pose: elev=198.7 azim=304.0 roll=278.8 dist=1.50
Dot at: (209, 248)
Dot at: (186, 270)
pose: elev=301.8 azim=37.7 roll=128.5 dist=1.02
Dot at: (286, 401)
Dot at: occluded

● ● ● ● ●

Given problem: Reproduce all of the data above verbatim, keeping every line in its original order.

Task output:
pose: elev=198.7 azim=304.0 roll=278.8 dist=1.50
Dot at: (209, 248)
Dot at: (186, 270)
pose: elev=301.8 azim=37.7 roll=128.5 dist=1.02
Dot at: (286, 401)
Dot at: occluded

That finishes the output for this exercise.